What to do: Give back the naming lines from all the entries below, word for word, and leave the pictures out.

Provided entries:
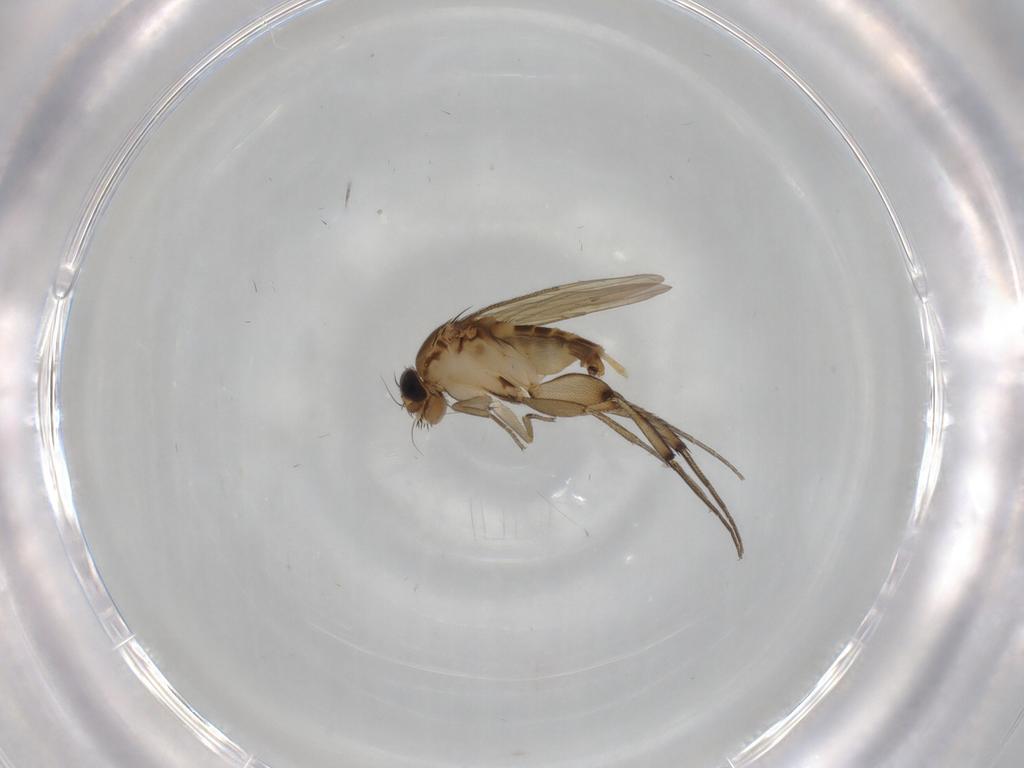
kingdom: Animalia
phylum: Arthropoda
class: Insecta
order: Diptera
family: Phoridae
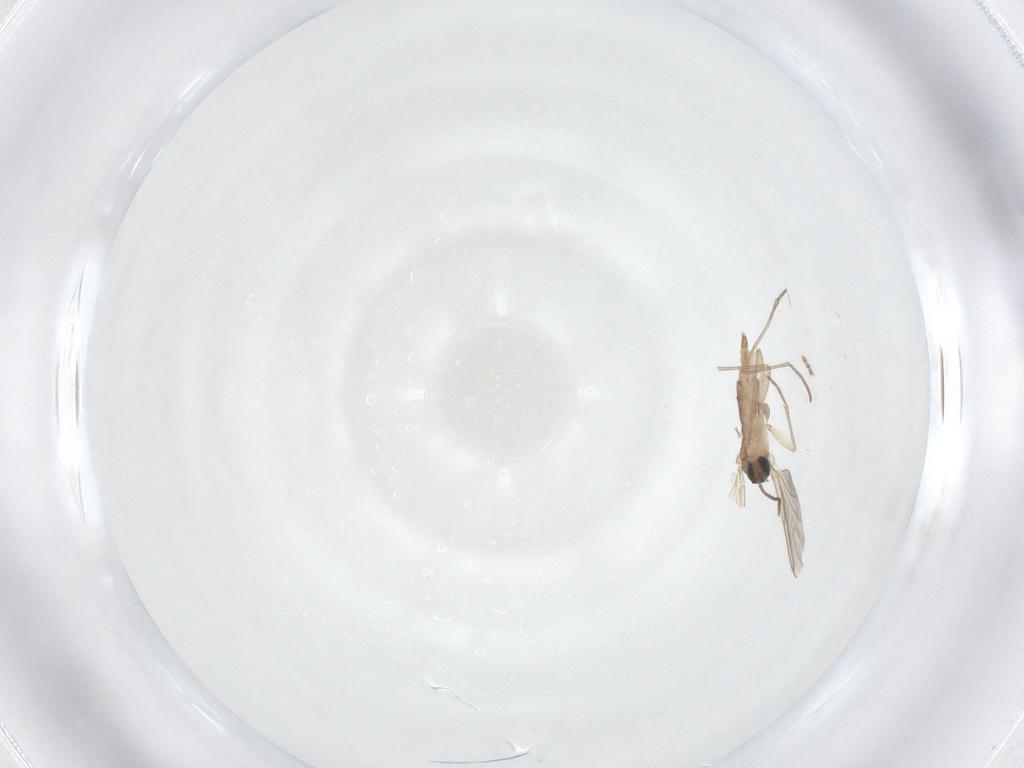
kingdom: Animalia
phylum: Arthropoda
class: Insecta
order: Diptera
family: Ceratopogonidae
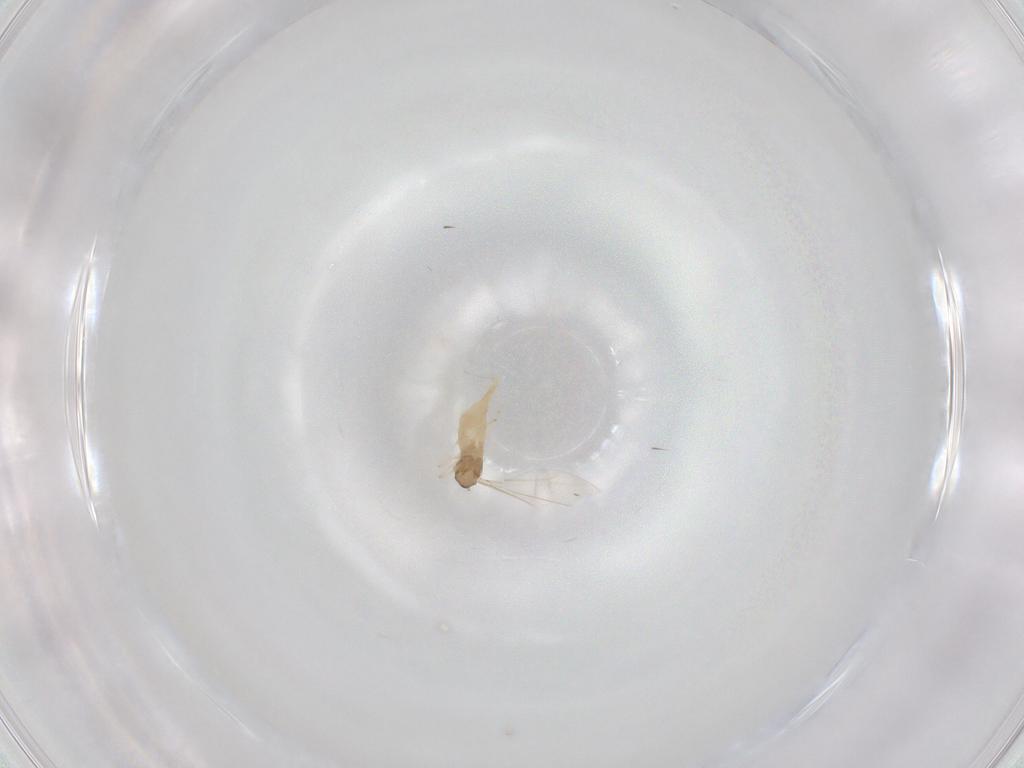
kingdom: Animalia
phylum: Arthropoda
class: Insecta
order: Diptera
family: Cecidomyiidae
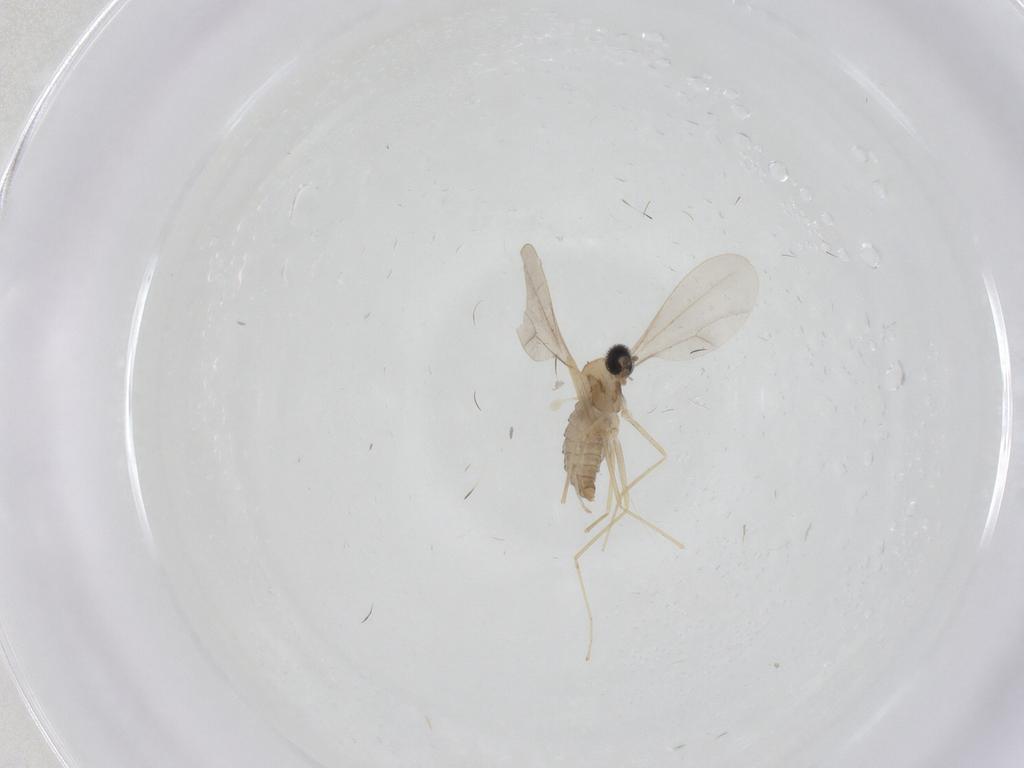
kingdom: Animalia
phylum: Arthropoda
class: Insecta
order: Diptera
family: Cecidomyiidae
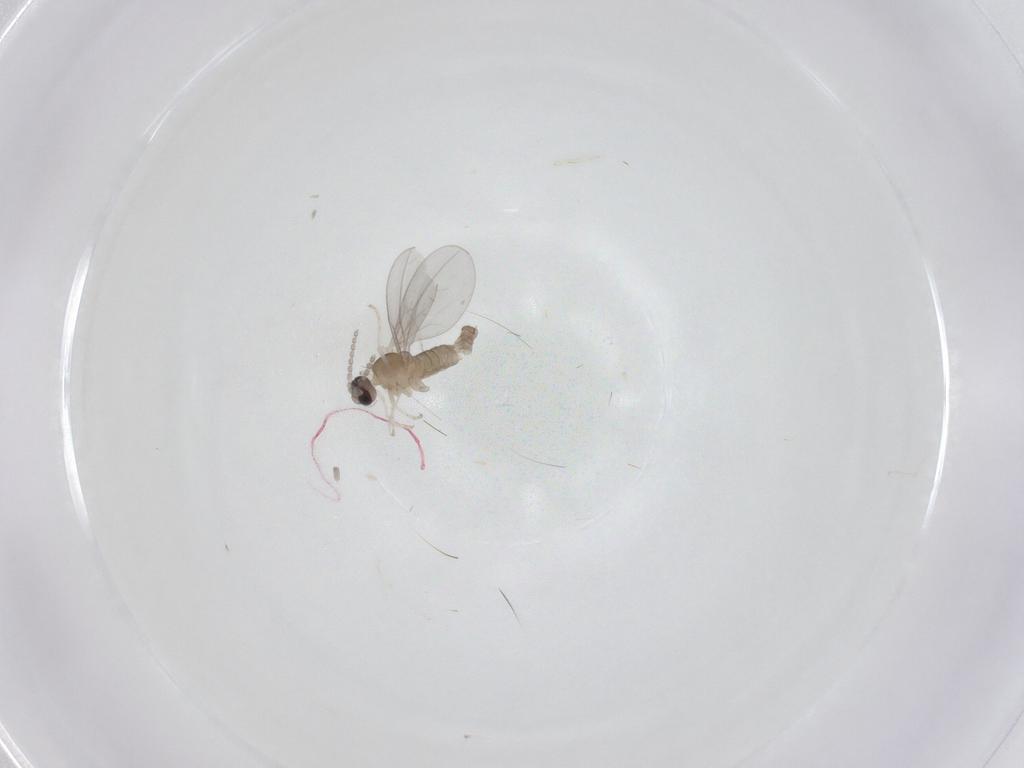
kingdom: Animalia
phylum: Arthropoda
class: Insecta
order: Diptera
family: Cecidomyiidae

Response for this exercise:
kingdom: Animalia
phylum: Arthropoda
class: Insecta
order: Diptera
family: Phoridae
kingdom: Animalia
phylum: Arthropoda
class: Insecta
order: Diptera
family: Ceratopogonidae
kingdom: Animalia
phylum: Arthropoda
class: Insecta
order: Diptera
family: Cecidomyiidae
kingdom: Animalia
phylum: Arthropoda
class: Insecta
order: Diptera
family: Cecidomyiidae
kingdom: Animalia
phylum: Arthropoda
class: Insecta
order: Diptera
family: Cecidomyiidae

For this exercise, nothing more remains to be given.